Les enfants les plus chéris par dame société, ou dame nature, où les deux, s’en sortent. Pour les autres, le destin est plus cruel. Non renouvelés ou même renvoyés, ils retombent inexorablement au niveau d'en-dessous, celui du simple jeune précaire.
Bien entendu, nous parlons là de l'élite des jeunes de cette nation, de la crème de la crème, de la souris du juteux gigôt que constitue la jeunesse française. Prenons Victor, par exemple: A 26 ans, il est l'heureux titulaire d'un bac +5, effectué sur une durée totale de 8 ans, dont deux passé hors de la faculté. Son cursus se décompose en un DEUG (Bac +2), une tentative de Licence (Bac+3), arrêtée pour en suivre une autre, une Maîtrise (Bac + 4) suivie de deux ans entre emploi jeune, chômage et concours, suivie – une réforme étant intervenue entretemps – d’un Master (Bac +5, mais en deux ans. Un parcours sinon admirable, du moins relativement classique, pour le jeune diplômé qui n’est pas dans le top du top des privilégiés de mère société.

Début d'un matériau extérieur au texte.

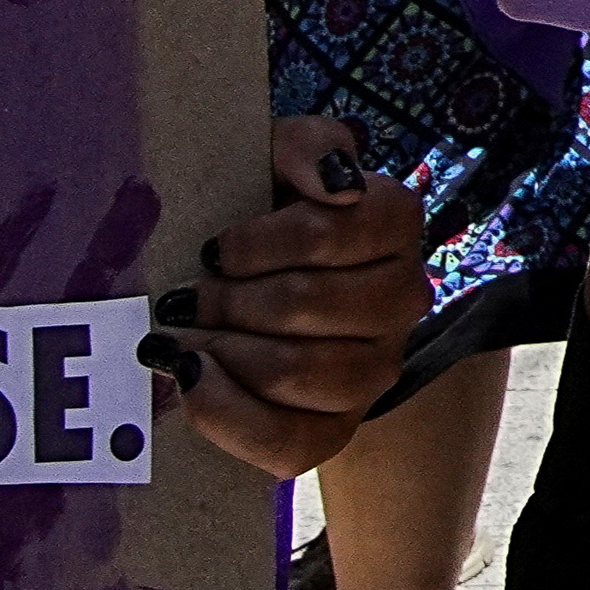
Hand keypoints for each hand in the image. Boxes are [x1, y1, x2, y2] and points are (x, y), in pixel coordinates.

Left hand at [150, 118, 432, 477]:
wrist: (247, 293)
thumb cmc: (256, 217)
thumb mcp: (272, 158)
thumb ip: (306, 146)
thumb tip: (336, 186)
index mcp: (394, 221)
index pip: (335, 232)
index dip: (262, 243)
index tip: (215, 249)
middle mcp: (402, 298)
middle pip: (312, 304)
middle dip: (230, 301)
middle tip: (189, 297)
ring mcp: (376, 369)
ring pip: (306, 372)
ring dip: (226, 351)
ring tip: (186, 338)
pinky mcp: (336, 431)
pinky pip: (294, 443)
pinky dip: (228, 414)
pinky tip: (191, 380)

A côté de cette frange minoritaire, un no man’s land survit péniblement. C’est celui des obscurs, des petits, des sans-grade. Des formations techniques ou manuelles. En-dessous, Victor sait qu'il y a encore un étage, le plus bas, de la lie de la société, les « racailles » des « cités » des « banlieues ». Victor, qui est un tye plutôt ouvert, en a fréquenté quelques-uns, de ces extra-terrestres de la jeunesse performante, cultivée, dynamique et souriante pour laquelle la France de 2006 fait tant et tant d’efforts.
Le plus étrange, c’est qu’ils n’avaient pas l’air malheureux. Pourtant, ils auraient dû, exclus qu’ils étaient de la vraie vie sociale du cénacle des gens cultivés. C’est en tous cas ce que ses professeurs lui avaient enseigné tout au long du collège et du lycée.
Victor a 13 ans, il est en 5e. Dans son groupe, en physique, il y a un étudiant sympa, un gros, qui s’appelle Daniel. Discret, timide, complexé par son poids, il n’est pas très brillant en cours, et surtout pas en physique. Les profs le savent, et font tout leur possible pour l’aider, en dignes descendants de ces hussards noirs de la république qui, au XIXe siècle, alphabétisèrent nos campagnes, dispensant la langue française autant que le culte de Marianne aux petits paysans de province. C’est à dire qu’ils le poussent, l’engueulent et le sanctionnent dans l’espoir de voir jaillir au fond de ses yeux l’étincelle de la soif du savoir. Evidemment, ils ne font que le complexer encore plus. Un jour, le prof de physique voit Daniel, complètement perdu dans son exercice, tout rouge, qui s’énerve de ne pas y arriver et y arrive encore moins. Il lui lance alors une réplique anodine : « Si tu ne fais pas un effort, tu finiras dans le technique ».
« Tu finiras dans le technique ». Pour Victor, cette simple interjection avait toujours résumé ce statut. Enfant de la campagne, il avait vu ses camarades, peu à peu, tomber dans les filets de cet enfer que représentait, aux yeux d'un Victor qui chaque fois en réchappait, ce « technique », qu'il imaginait comme un boubier harassant, un univers à la Zola, fait de labeur, de crasse et d’inculture.
Plus tard, il devait apprendre par son père, lui-même enseignant dans le technique, que c’était bien différent. Pas mieux, ni pire, juste différent. Nous y reviendrons.Aujourd’hui, Victor a plusieurs amis qui sont passés par ces filières. Ils ont généralement un emploi, souvent stable, et qui leur a parfois permis de s’élever en responsabilités, voir de changer de voie. Il n’y a pas si longtemps, Victor a croisé un ami d’enfance. Orienté en filière professionnelle dés la 4e, il a passé un CAP de boucherie-charcuterie. A 26 ans, il est désormais un petit commerçant de village, avec sa boutique, sa maison qu’il paiera sur 20 ans, sa femme et son jeune fils.